The Secure Boot clock is ticking
KB5064010’s release notes carry a stark advisory: Secure Boot certificates used by most Windows devices begin expiring in June 2026. When the 2011 CA family lapses, endpoints still presenting those certificates will lose the ability to install certain pre‑boot security updates and, in extreme cases, may fail to boot under current policies. The remedy is to update the KEK and DB certificates with the 2023 CA family before the expiration date.
Microsoft recommends allowing Windows Update to handle the certificate refresh for connected devices. For air‑gapped or firmware‑locked systems, administrators must follow manual procedures—often in coordination with OEMs—to push the new certificates. The work crosses organizational silos: OS admins, security teams, and hardware vendors must align on deployment staging. Even hotpatch‑ready endpoints aren’t exempt; the KB explicitly reminds everyone to include them in the readiness assessment.
Risks and pitfalls to watch
No update is risk‑free, and KB5064010 carries its own set of cautions:
- Kernel‑mode driver conflicts: Third‑party endpoint detection and response (EDR) tools, antivirus filters, and custom drivers that hook kernel code may behave unpredictably when a hotpatch alters the same code paths. Require vendor validation before broad deployment.
- Arm64 preview maturity: Arm64 hotpatching remains in public preview. The requirement to disable CHPE adds a configuration step that can be missed, and the overall reliability is less proven than on x64. Conservative organizations should hold Arm64 devices to a longer pilot phase.

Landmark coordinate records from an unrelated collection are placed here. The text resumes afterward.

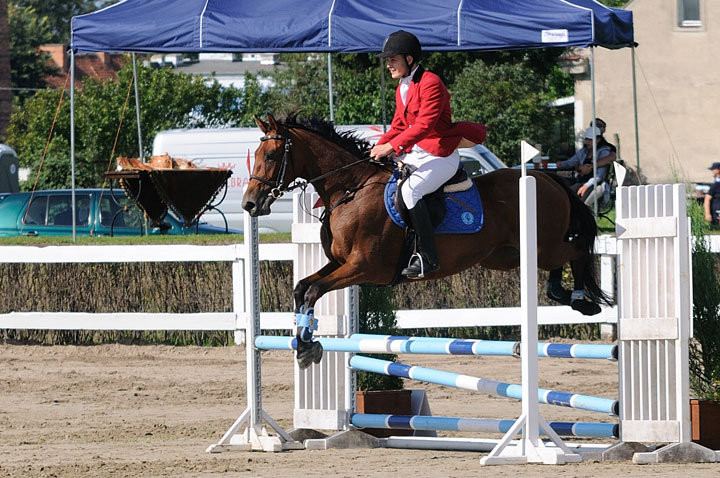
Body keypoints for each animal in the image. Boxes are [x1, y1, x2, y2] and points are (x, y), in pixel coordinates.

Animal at [243, 114, 612, 368]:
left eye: (272, 156)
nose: (249, 205)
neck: (350, 188)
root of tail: (545, 177)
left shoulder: (365, 267)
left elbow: (314, 291)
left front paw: (306, 347)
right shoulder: (339, 263)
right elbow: (302, 288)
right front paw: (305, 341)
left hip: (542, 244)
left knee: (575, 250)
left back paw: (581, 299)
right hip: (507, 255)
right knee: (557, 264)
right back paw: (564, 293)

- Complacency about restarts: Hotpatch months reduce reboots significantly, but they don’t eliminate them forever. Feature updates, firmware, and some cumulative fixes still require a restart. Maintain regular maintenance windows and avoid indefinite deferral.

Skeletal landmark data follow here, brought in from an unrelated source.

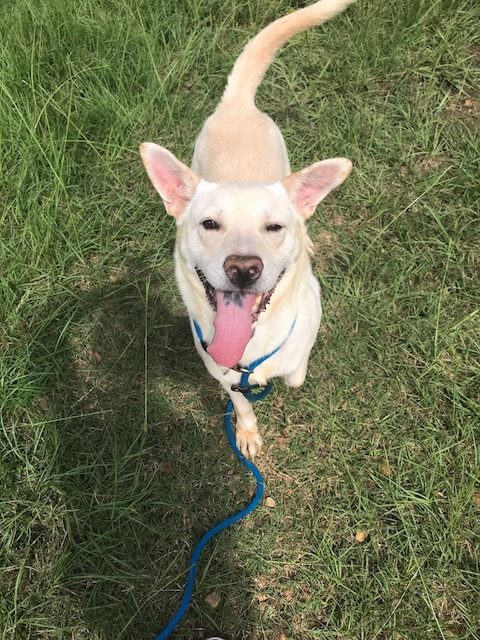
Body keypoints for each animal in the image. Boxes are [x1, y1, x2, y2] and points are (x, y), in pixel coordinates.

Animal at [141, 0, 354, 460]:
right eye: (209, 223)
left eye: (274, 226)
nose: (243, 268)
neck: (247, 351)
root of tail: (237, 103)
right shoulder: (222, 373)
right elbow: (241, 403)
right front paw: (247, 431)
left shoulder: (305, 328)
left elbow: (295, 372)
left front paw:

- Secure Boot oversight: The 2026 certificate expiry is an organizational imperative. Ignore it, and devices could lose pre‑boot updateability and boot trust. The remediation lead time is long, but the coordination effort is considerable; start now.
Verification and cross‑checks
Microsoft’s KB page for KB5064010 is the authoritative source for build numbers, SSU linkage, and distribution channels. The TechCommunity hotpatch blog and independent outlets like BleepingComputer confirm the operational mechanics and enrollment prerequisites. Cross‑referencing these sources provides confidence in the release model and helps administrators validate their Intune configuration. For precise CVE mapping, consult the Security Update Guide.
If compliance or audit requirements demand identifiable CVE associations, escalate to Microsoft support. The hotpatch documentation intentionally abstracts those details, but support can provide them under NDA where necessary.
Conclusion
KB5064010 is a milestone for Windows servicing: a security‑hardening update that lands silently on LTSC and keeps critical systems running without a restart. For enterprises that chose LTSC precisely to avoid change, this patch proves that security and stability aren’t in opposition. IT teams should treat the release as high‑priority—validate prerequisites, pilot carefully, and use Intune policies to orchestrate the rollout. Simultaneously, accelerate Secure Boot certificate readiness planning. The hotpatch model shifts operational responsibility: administrators must ensure their fleet is eligible, compatible, and firmware‑ready before trusting no‑reboot updates at scale. Done right, KB5064010 reduces downtime, tightens security, and sets a new baseline for what Windows servicing can achieve.